The sky was bugging me, not just because of the uneven brush strokes. It seemed to be the wrong color.

So, I repainted it. Yeppers, better.

Those hills don’t look far enough away.

So, I lightened them and made them duller in color. (a little shiny-wet here)

Then I redid the dirt and the trees.

Prolly doesn’t make much difference from your point of view.

Now I have a list of 12 more things to fix, repair, repaint, relayer, re-detail. My patient customer said she’d like it in April, but didn’t specify a date.

Because I Felt Like Drawing

In 1990, I drew the Exeter Woman’s Club. (Yes, that is the correct name—I just work here.) It was part of a set of notecards called Tulare County Landmarks. No one can find the original drawing. All I have is this scan of a notecard with a hole punched in the corner.

The club asked to use the drawing, and had an old scan or some other format, not really up to my standards. But I didn’t mind and gave my permission. (It is rare that people know the copyright law which is that the artist holds the copyright, so I was impressed and thankful that they asked.)

They are celebrating a big anniversary (100 years?) and plan to publish a cookbook. The president of the club and I are longtime friends, and we began discussing the cover of the cookbook. I couldn’t stand the idea of a shoddy reproduction of my old drawing (not that it was great 35 years ago), so my friend went spelunking, unsuccessfully, in all sorts of places trying to locate the drawing.

Because I hit a slow time (feast or famine in the art business), I asked her to send me a photograph so that I could draw it again.
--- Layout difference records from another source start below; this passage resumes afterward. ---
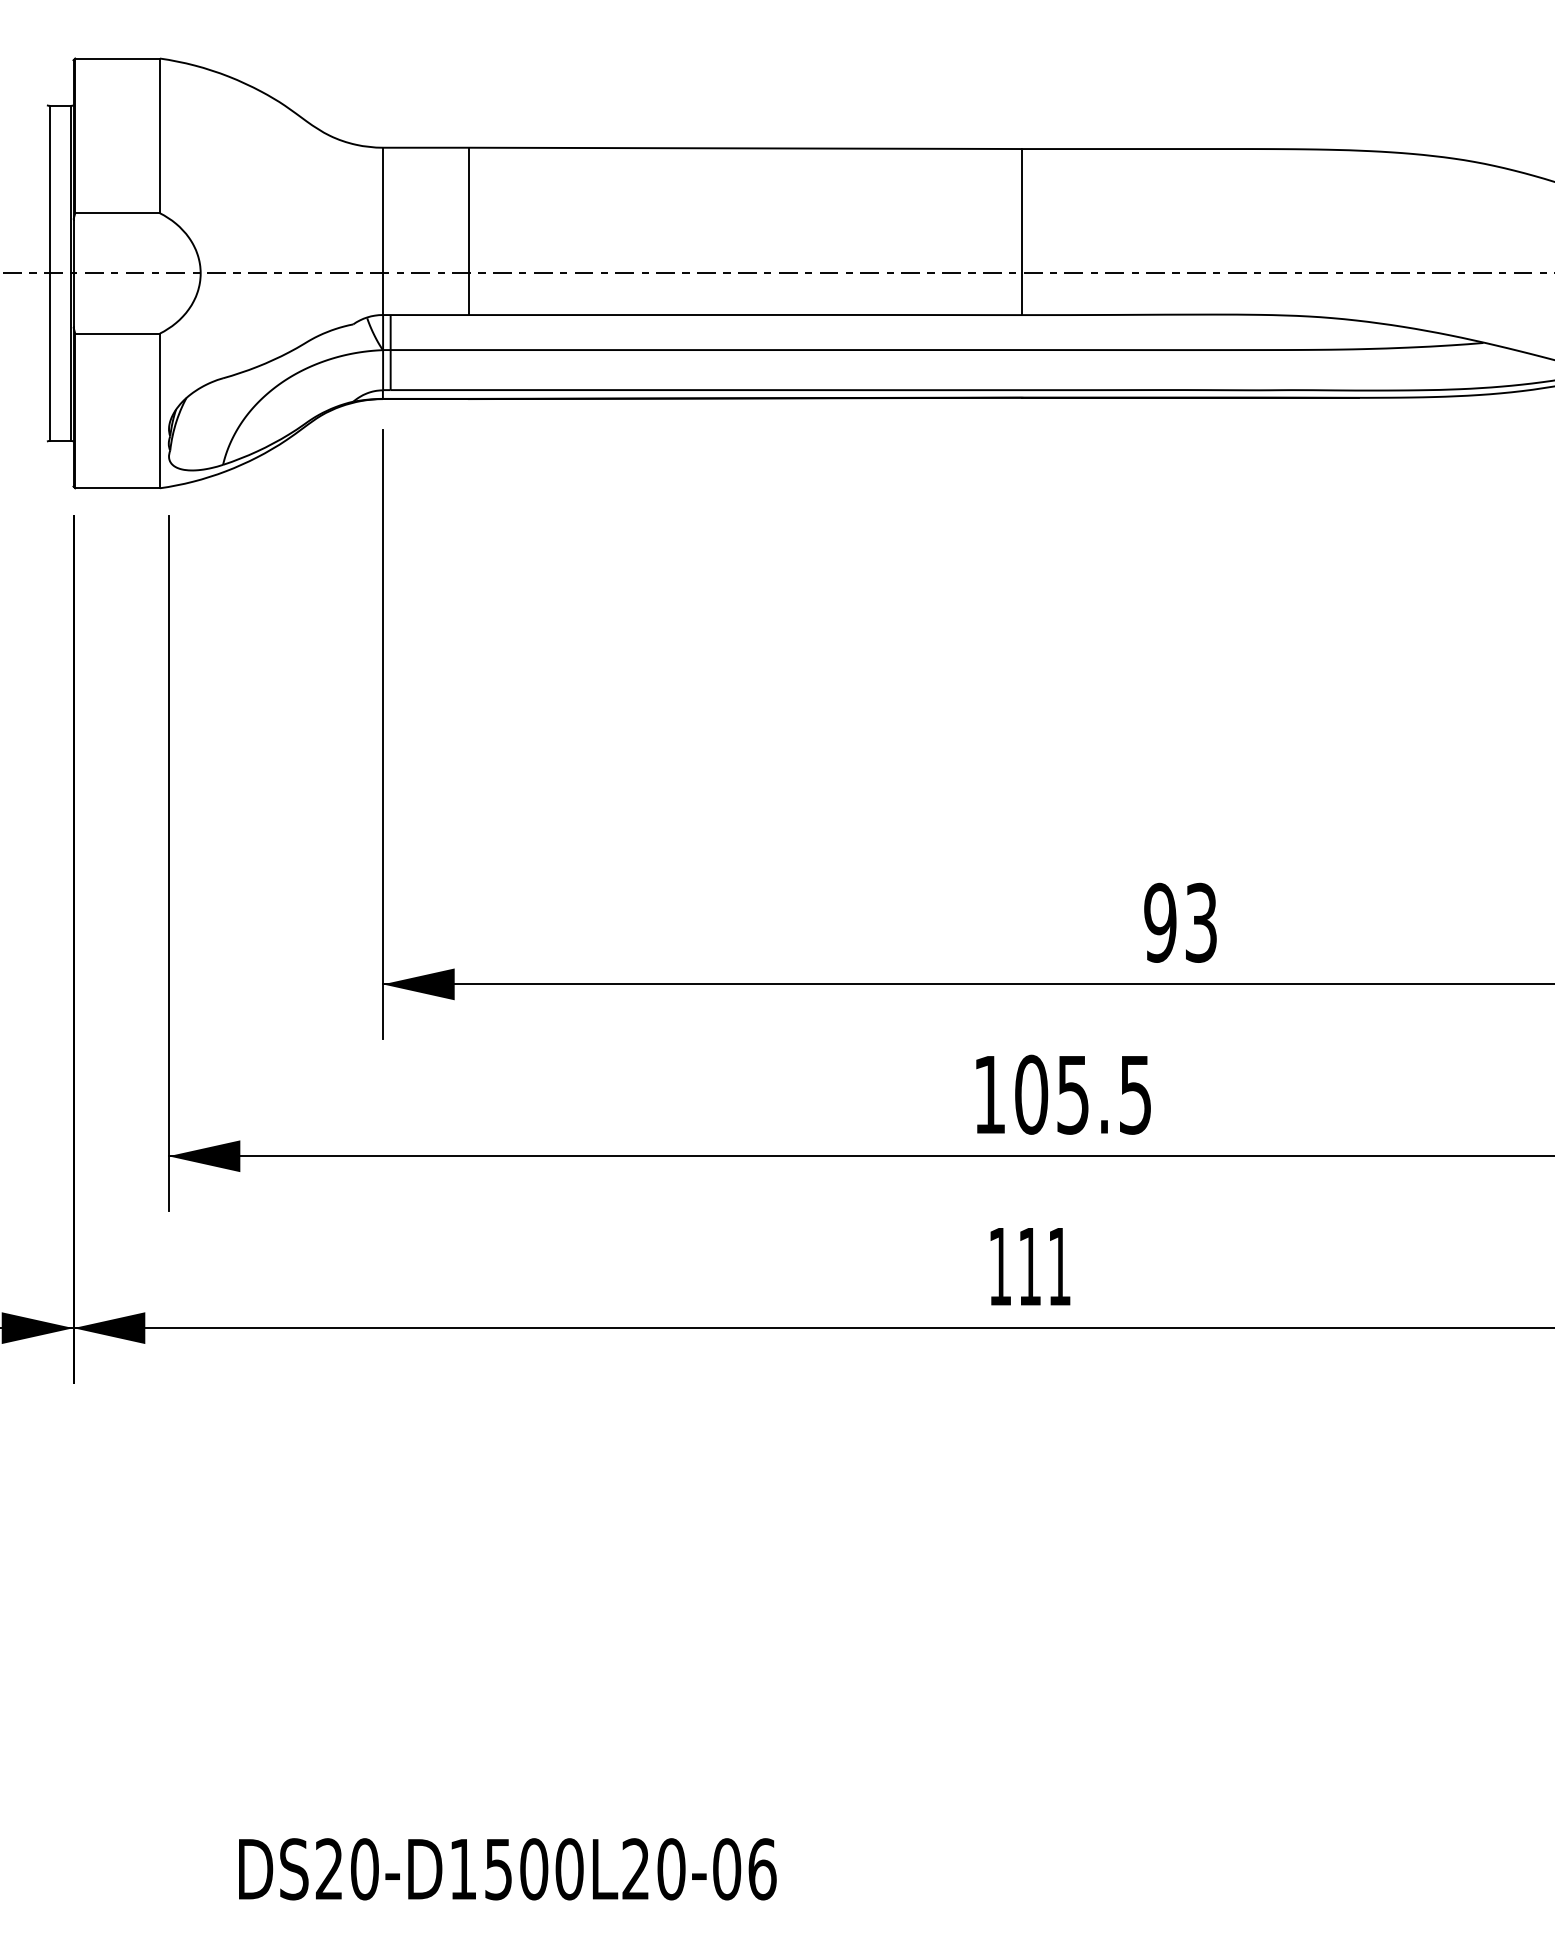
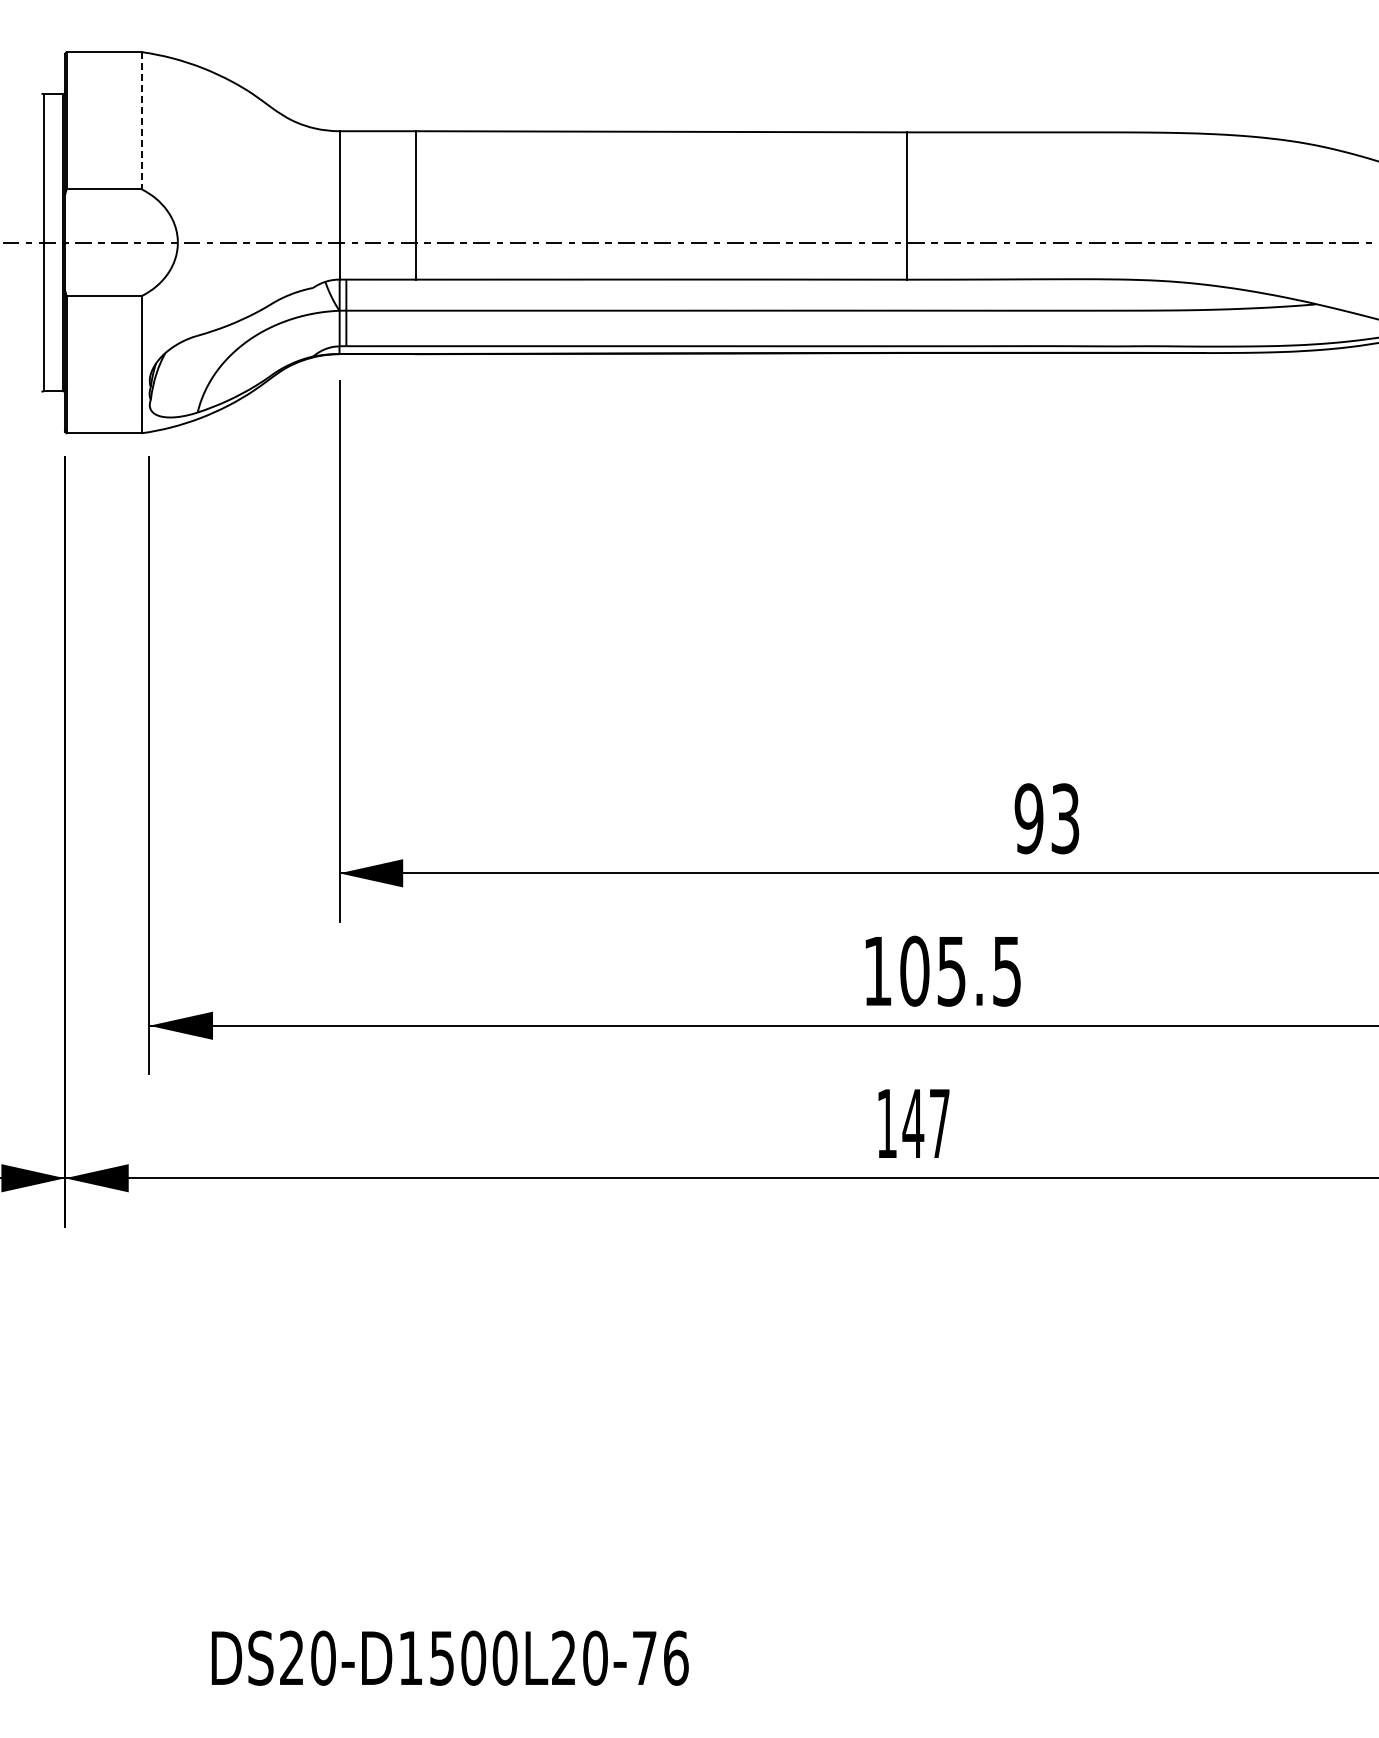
line: (159, 135) -> (141, 120), solid -> dashed
text: (1043, 1266) -> (925, 1123), 111 -> 147
text: (726, 1868) -> (644, 1657), DS20-D1500L20-06 -> DS20-D1500L20-76

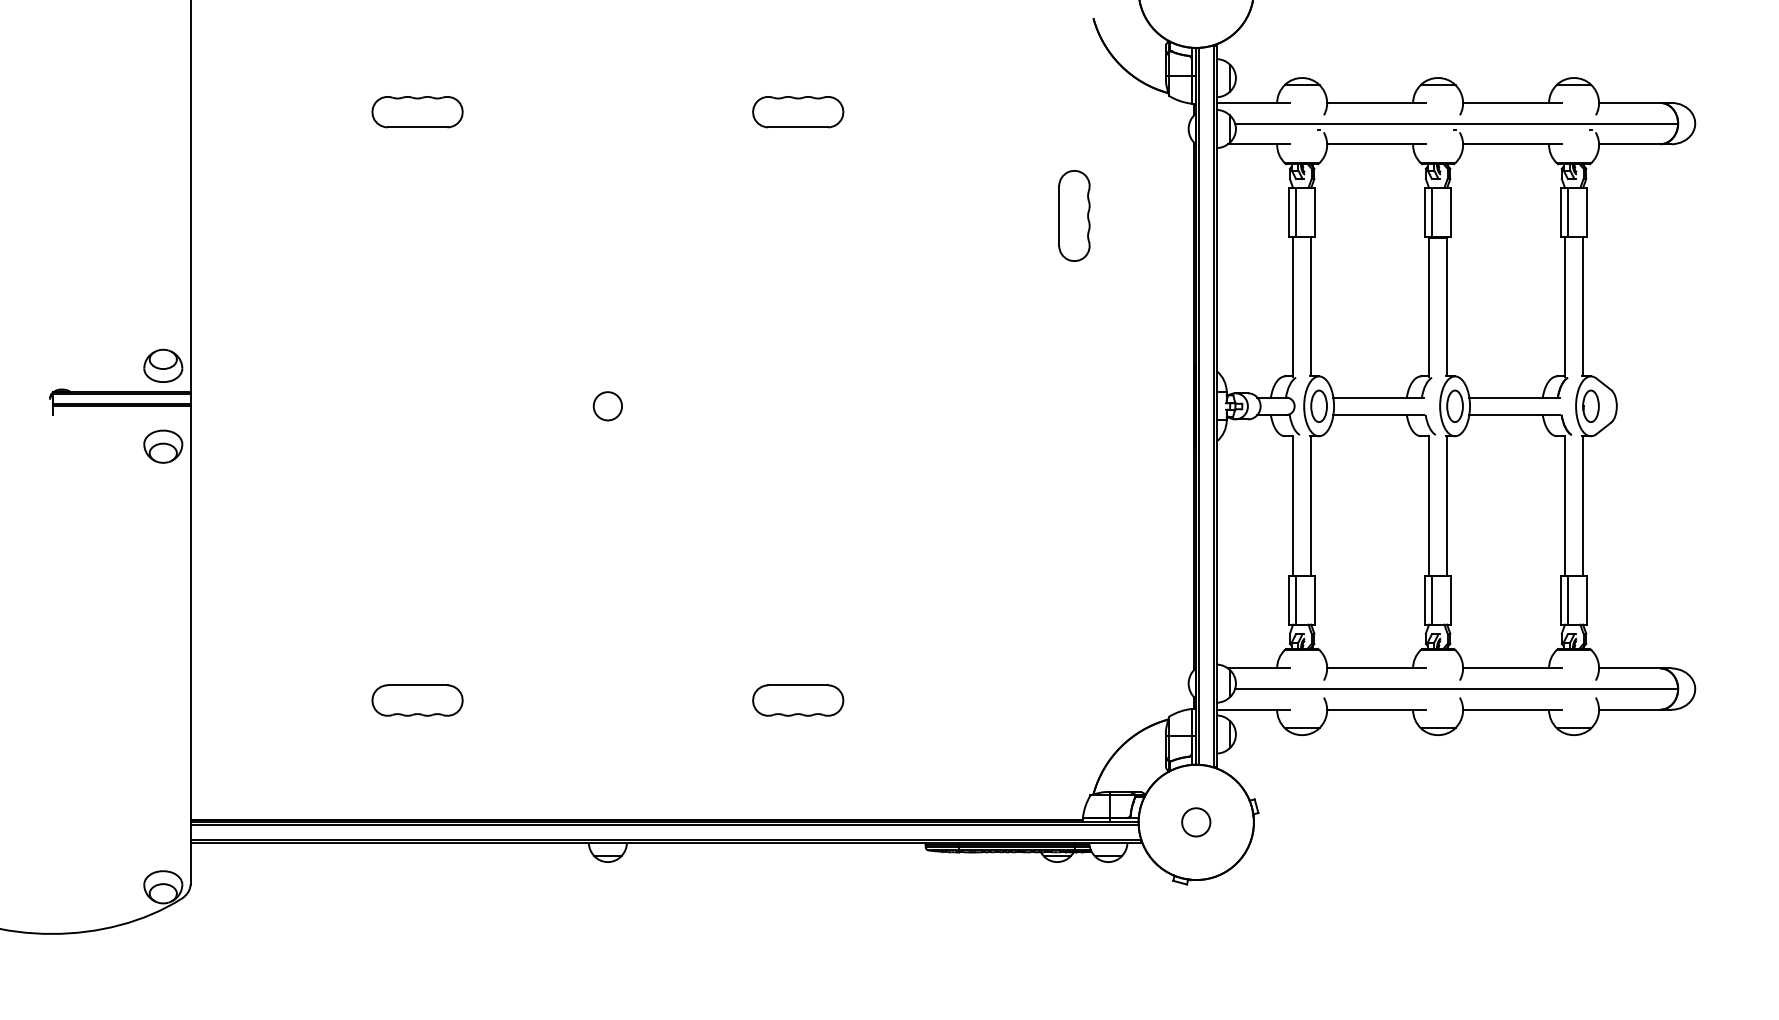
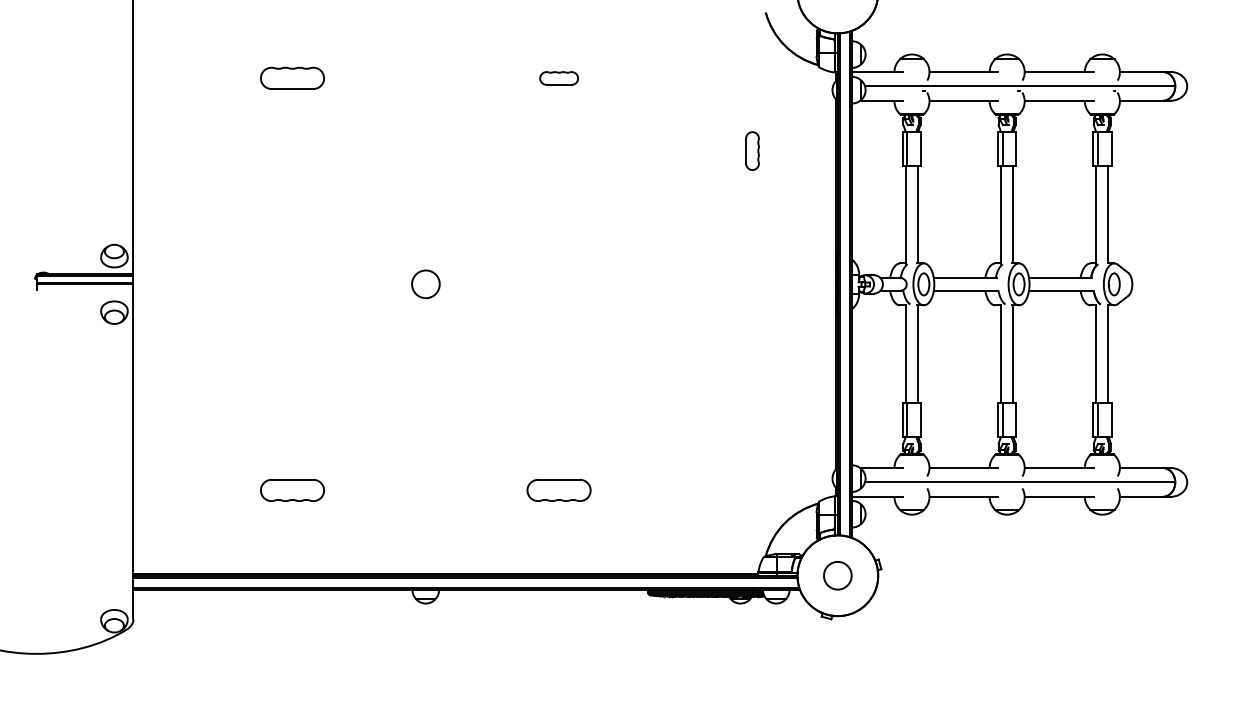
part: (798, 112) -> (559, 78), size x0.6
part: (1074, 215) -> (752, 150), size x0.6
circle: (607, 406) -> (425, 284), size x1.4
circle: (1196, 822) -> (837, 575), size x1.4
She complied, and I dove in immediately on a rainy day.

Before finishing, I scanned it without a background, since that is how I drew it 30 years ago.

Then I drew in a dramatic background and scanned it again.

My friend asked me to make a couple of adjustments, which were easy to do. Here it is in its final form. After growing the new shrubs into a hedge with my pencils, I photoshopped the palm trees because of a strange request to shorten them by 1/4”. (As I said earlier, I just work here.)

I love to draw (But don’t ask me for a freebie, okay?)

P.S. My friend did NOT ask for a freebie—I offered. She did ask for some modifications, and I happily complied.

The Emerging Drawing Continues

While I was waiting to hear if JM approved the house, I began one of the dogs. Just like on the itty-bitty-face drawing, I am leaving a gap between the different subjects to fill in later.

(This picture is overexposed on the left side of the house because my giant magnifying light is washing it out.)

No emailed instructions arrived, but I had time to keep working on the drawing, so I kept going.

Finally, this was as far as I felt comfortable going without further input from JM.

The dogs’ names were Timber and Tahoe, they were part wolf, and that’s all I know about them.

What a treat to be able to draw this, to pay off my old debt, to reconnect with my old friend, and to just use pencils, my favorite medium.